* _Task requirements_: Write out every line of the items below as a numbered list, skipping blank lines and leaving out the pictures.

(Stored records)
▬▬▬

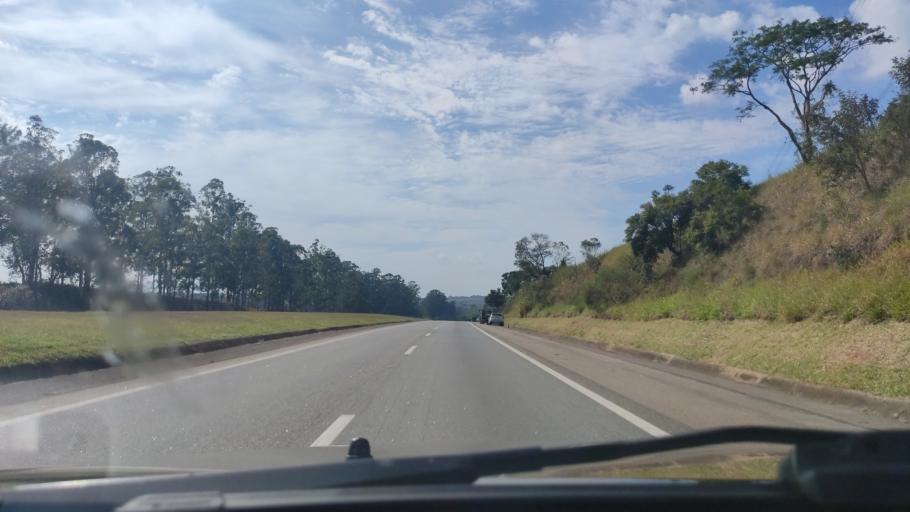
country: BR
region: Sao Paulo
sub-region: Tatui
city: Tatui
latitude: -23.2840
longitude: -47.7818
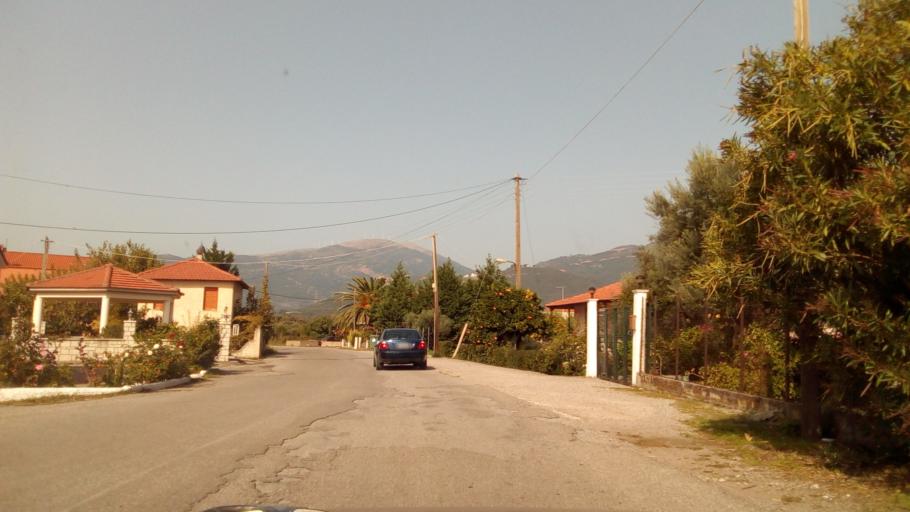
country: GR
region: West Greece
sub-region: Nomos Aitolias kai Akarnanias
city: Nafpaktos
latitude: 38.3952
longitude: 21.8829
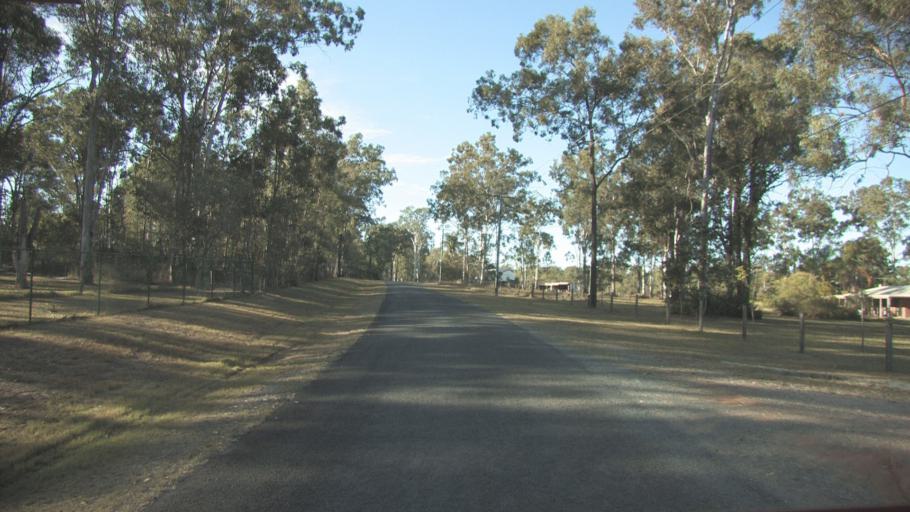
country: AU
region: Queensland
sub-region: Logan
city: Park Ridge South
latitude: -27.7247
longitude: 152.9773
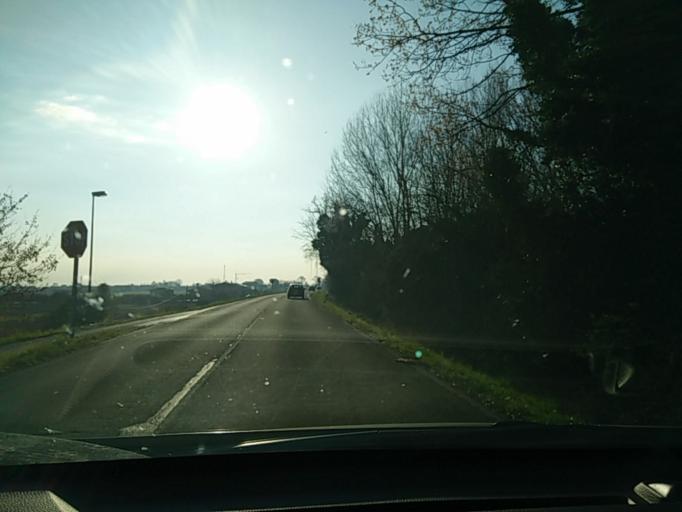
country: IT
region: Veneto
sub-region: Provincia di Venezia
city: Passarella
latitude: 45.5915
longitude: 12.6305
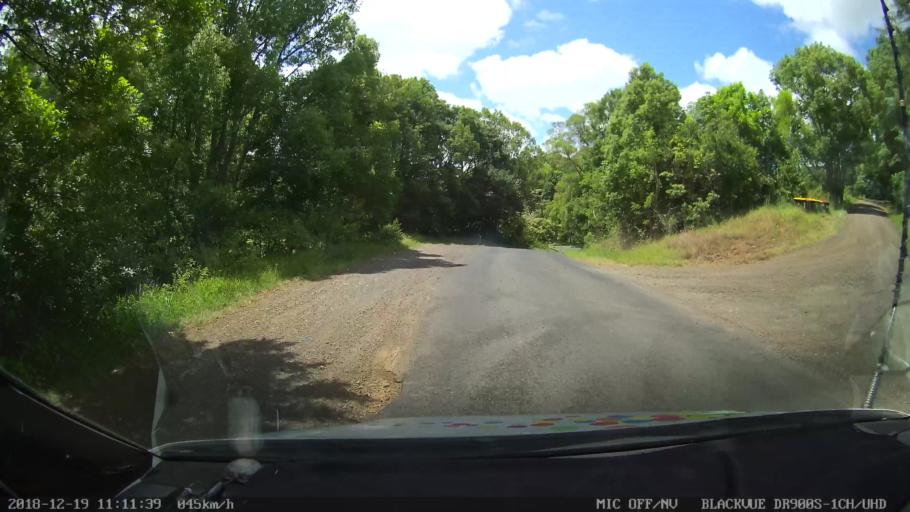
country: AU
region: New South Wales
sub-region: Lismore Municipality
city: Nimbin
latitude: -28.6445
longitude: 153.2586
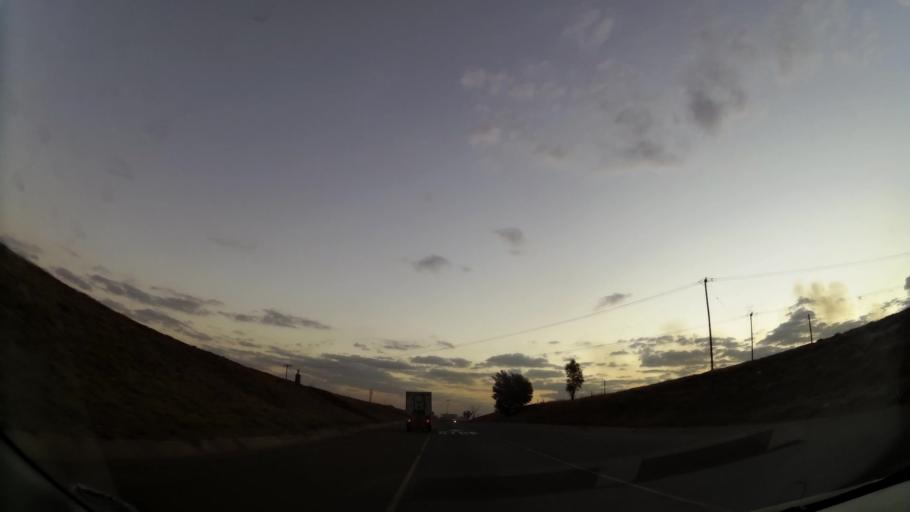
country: ZA
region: Gauteng
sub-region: West Rand District Municipality
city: Randfontein
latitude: -26.0735
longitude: 27.6520
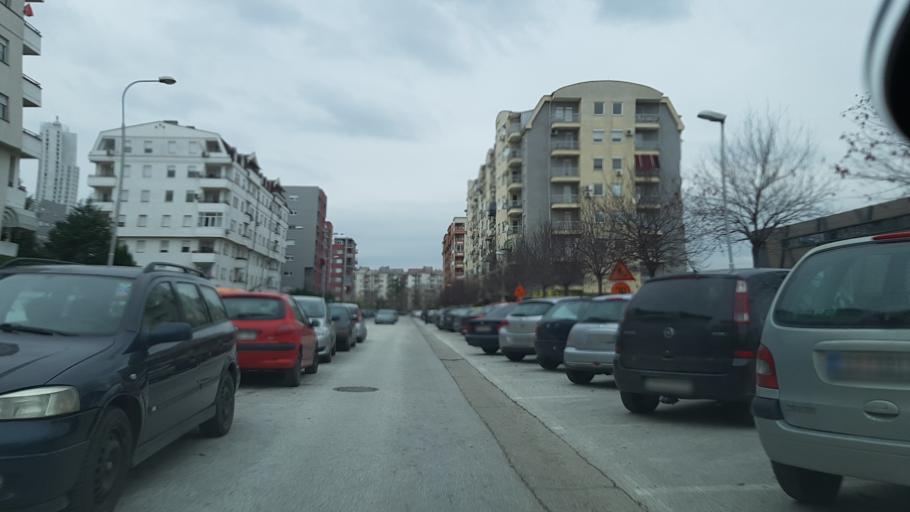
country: MK
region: Kisela Voda
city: Usje
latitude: 41.9801
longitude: 21.4731
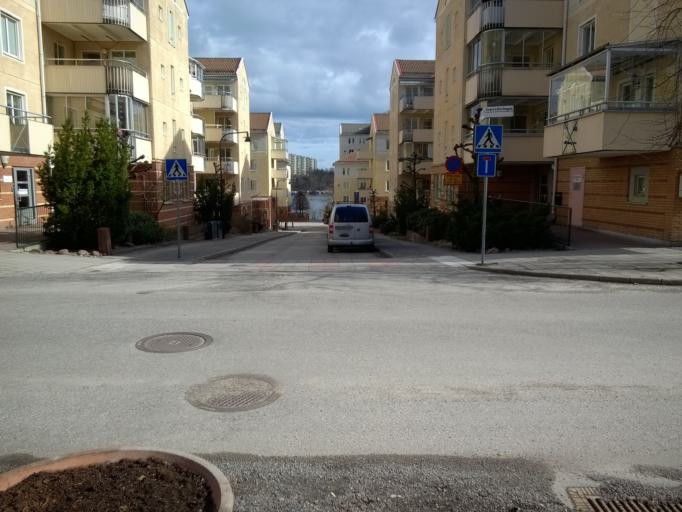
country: SE
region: Stockholm
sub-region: Solna Kommun
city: Solna
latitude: 59.3398
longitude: 17.9892
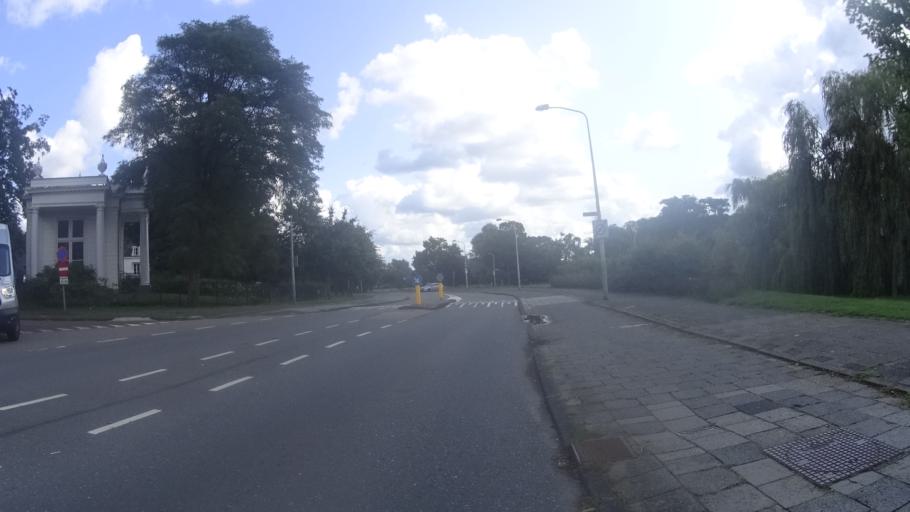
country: NL
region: North Holland
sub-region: Gemeente Bloemendaal
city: Bloemendaal
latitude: 52.4065
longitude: 4.6239
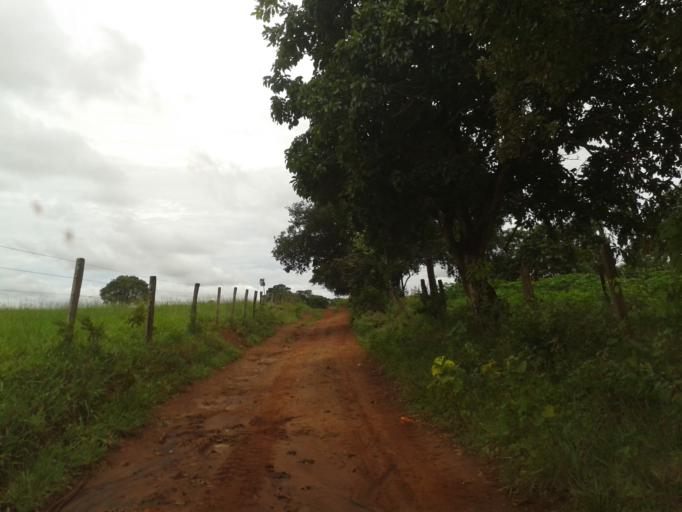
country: BR
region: Minas Gerais
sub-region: Capinopolis
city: Capinopolis
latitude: -18.7965
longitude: -49.7875
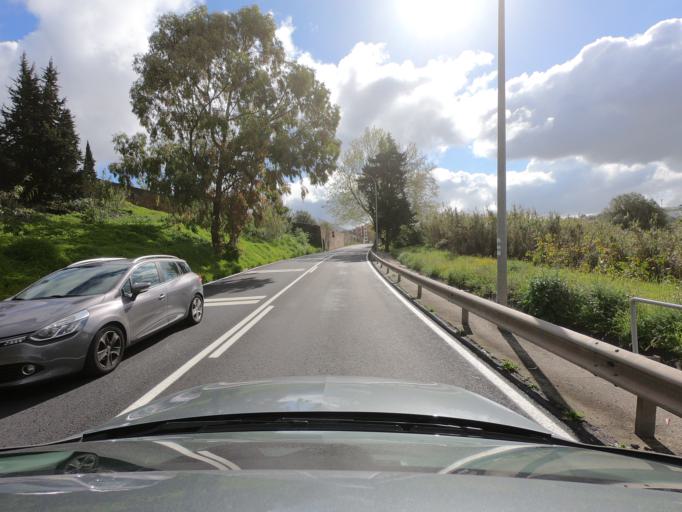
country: PT
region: Lisbon
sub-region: Oeiras
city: Carnaxide
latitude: 38.7251
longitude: -9.2528
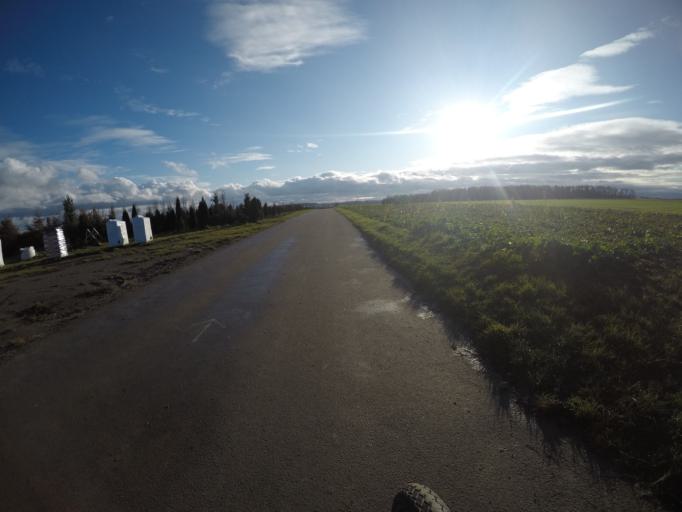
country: DE
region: Baden-Wuerttemberg
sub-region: Regierungsbezirk Stuttgart
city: Bondorf
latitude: 48.5475
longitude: 8.8745
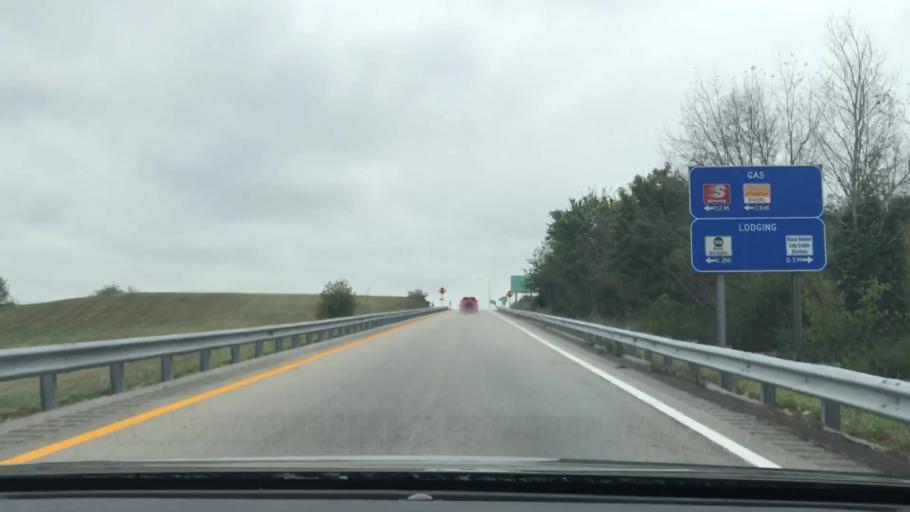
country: US
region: Kentucky
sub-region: Adair County
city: Columbia
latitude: 37.0869
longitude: -85.3053
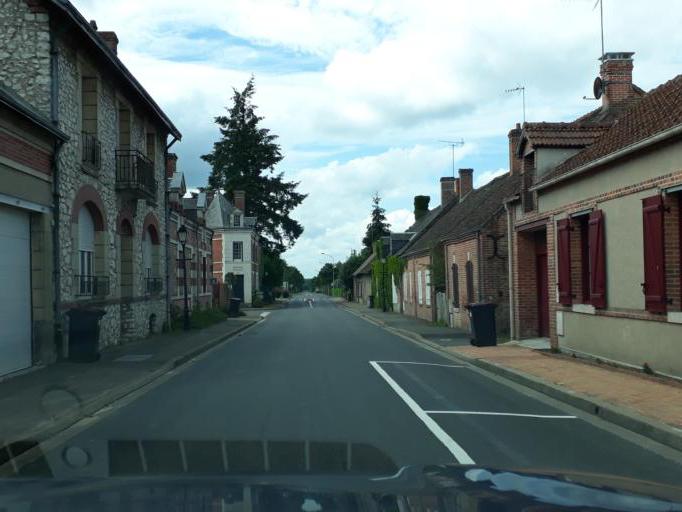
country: FR
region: Centre
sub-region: Departement du Loir-et-Cher
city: Chaumont-sur-Tharonne
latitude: 47.6089
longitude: 1.9037
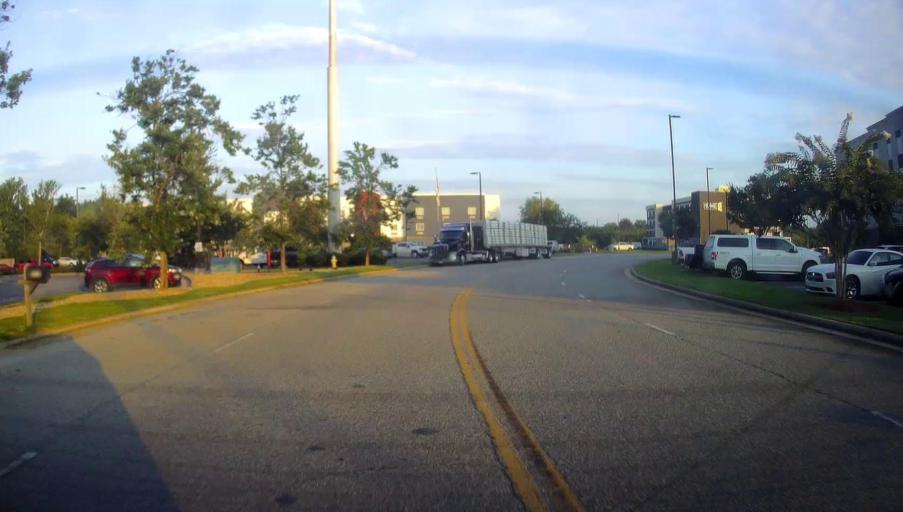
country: US
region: Georgia
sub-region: Bibb County
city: Macon
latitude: 32.9039
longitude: -83.6830
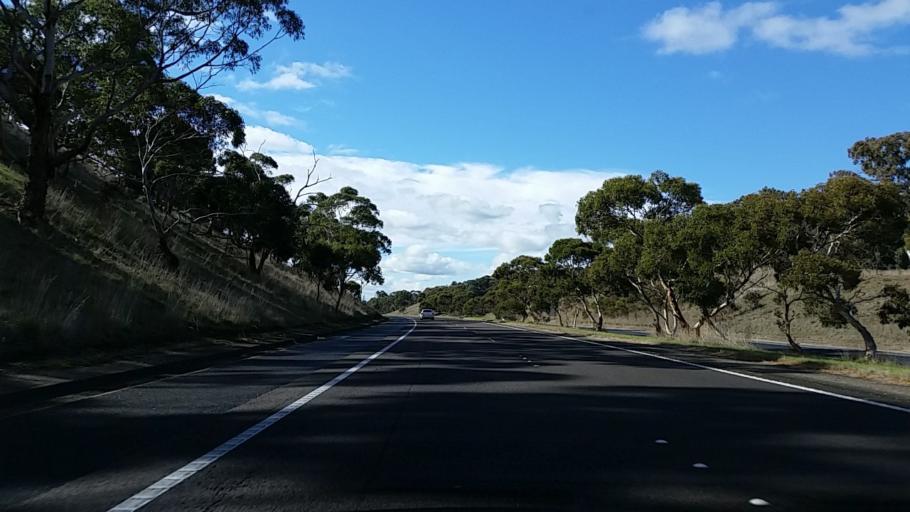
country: AU
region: South Australia
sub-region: Mount Barker
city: Nairne
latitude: -35.0577
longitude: 138.9120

▬▬▬

* _The completed task_:
1. country: BR
2. region: Sao Paulo
3. sub-region: Tatui
4. city: Tatui
5. latitude: -23.2840
6. longitude: -47.7818
7. country: GR
8. region: West Greece
9. sub-region: Nomos Aitolias kai Akarnanias
10. city: Nafpaktos
11. latitude: 38.3952
12. longitude: 21.8829
13. country: AU
14. region: Queensland
15. sub-region: Logan
16. city: Park Ridge South
17. latitude: -27.7247
18. longitude: 152.9773
19. country: IT
20. region: Veneto
21. sub-region: Provincia di Venezia
22. city: Passarella
23. latitude: 45.5915
24. longitude: 12.6305
25. country: AU
26. region: New South Wales
27. sub-region: Lismore Municipality
28. city: Nimbin
29. latitude: -28.6445
30. longitude: 153.2586
31. country: ZA
32. region: Gauteng
33. sub-region: West Rand District Municipality
34. city: Randfontein
35. latitude: -26.0735
36. longitude: 27.6520
37. country: MK
38. region: Kisela Voda
39. city: Usje
40. latitude: 41.9801
41. longitude: 21.4731
42. country: SE
43. region: Stockholm
44. sub-region: Solna Kommun
45. city: Solna
46. latitude: 59.3398
47. longitude: 17.9892
48. country: NL
49. region: North Holland
50. sub-region: Gemeente Bloemendaal
51. city: Bloemendaal
52. latitude: 52.4065
53. longitude: 4.6239
54. country: BR
55. region: Minas Gerais
56. sub-region: Capinopolis
57. city: Capinopolis
58. latitude: -18.7965
59. longitude: -49.7875
60. country: PT
61. region: Lisbon
62. sub-region: Oeiras
63. city: Carnaxide
64. latitude: 38.7251
65. longitude: -9.2528
66. country: DE
67. region: Baden-Wuerttemberg
68. sub-region: Regierungsbezirk Stuttgart
69. city: Bondorf
70. latitude: 48.5475
71. longitude: 8.8745
72. country: US
73. region: Kentucky
74. sub-region: Adair County
75. city: Columbia
76. latitude: 37.0869
77. longitude: -85.3053
78. country: FR
79. region: Centre
80. sub-region: Departement du Loir-et-Cher
81. city: Chaumont-sur-Tharonne
82. latitude: 47.6089
83. longitude: 1.9037
84. country: US
85. region: Georgia
86. sub-region: Bibb County
87. city: Macon
88. latitude: 32.9039
89. longitude: -83.6830
90. country: AU
91. region: South Australia
92. sub-region: Mount Barker
93. city: Nairne
94. latitude: -35.0577
95. longitude: 138.9120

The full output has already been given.